(Photo by Jerry Markland/Getty Images for NASCAR)
It’s said every time the Sprint Cup Series visits the esteemed Talladega Superspeedway: Many races have been won and lost between turn four and the start/finish line, which sits closer to turn one than the centrally located line at Daytona.
What many haven’t considered is that the line’s location played into a scary crash between Carl Edwards, Brad Keselowski, and Ryan Newman racing to the checkers in the Aaron’s 499 last Sunday.
There’s no rhyme or reason for having the start/finish line nearer to turn one than the center of the tri-oval except that it may sell more cheap seats lower to the track surface past pit lane.
When it comes to safety, moving the line might be NASCAR’s best bet to prevent a car from entering the stands or shredding against the catch fence again.
Right now, the line's location is an anomaly to Talladega, being that it’s not where most would think it is. Before completing the race, drivers have a long, flat-out haul down the front stretch and through the banked tri-oval to the finish.
If the line was in the center of the tri-oval or even back a bit, before the higher-banked part of the front stretch, Sunday’s wreck wouldn’t have sent a car into the fence. It may not even have happened.
When drivers come down the banking, pick up draft, and make a move on the leader, options are limited for the car out front.
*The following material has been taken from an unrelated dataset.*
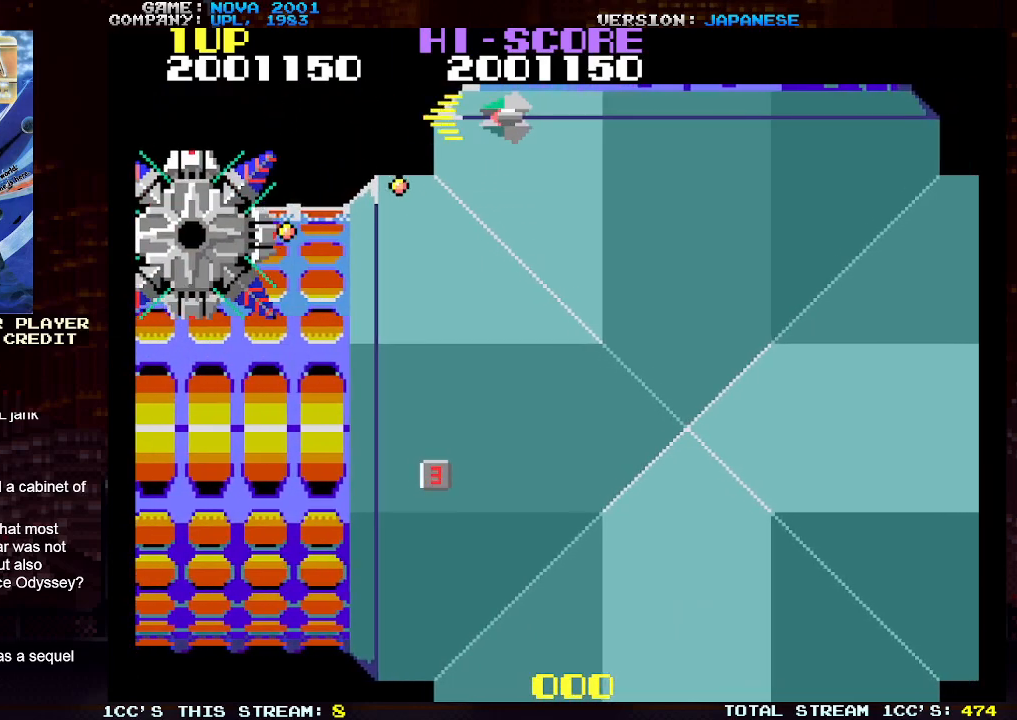
{"buttons": ["SQUARE", "TRIANGLE"], "left_stick": "right", "events": [[33, "SQUARE", "down"], [83, "left_stick", "right"], [100, "SQUARE", "up"], [183, "SQUARE", "down"], [250, "SQUARE", "up"], [333, "SQUARE", "down"], [383, "SQUARE", "up"], [467, "SQUARE", "down"]]}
Block and risk your car, or let them pass. Only the faint of heart would let the trailer by cleanly for the win.
Sitting the line at the center of the tri-oval would have made it a futile effort for Edwards to come back across the nose of Keselowski, and Newman and Dale Earnhardt Jr. wouldn’t have been in the final picture. The finish would have been close, front and center, and safe.
Cars wrecking on the front stretch with a centered finish line wouldn’t be turning. As a result, 3,400-pound vehicles wouldn’t threaten people in the stands and would most likely end up in the more forgiving infield grass.
NASCAR has made improvements to keep cars on the ground, but flips still happen. It’s fine with NASCAR, since nobody has failed to walk away from one of these death-defying crashes in recent years.
The only other viable solution to keep the racing the way it is at Talladega is to relax the yellow line rule on the front straight.
If Edwards had the guts to push Keselowski all the way to the grass, then NASCAR could drop a penalty on the No. 99 car.
Had Keselowski dropped below the yellow to keep both drivers out of harm’s way, the NASCAR standard set last fall would have put the No. 09 in the wrong.
NASCAR should accept that these drivers tend to use all viable pavement to race. The front stretch apron is hardly an advantage, being that it’s not banked and is wide enough for only one car to fit.
Either relaxing the yellow line rule or moving an irrationally placed start/finish line would appear as a positive step forward to preventing last Sunday’s accident from happening again.
It’s not a drastic change, but NASCAR is under pressure to do something. Restrictor plate racing is the sport’s highest entertainment value, and if NASCAR wants to preserve it, they need to somehow make oversized Talladega a safer place to race.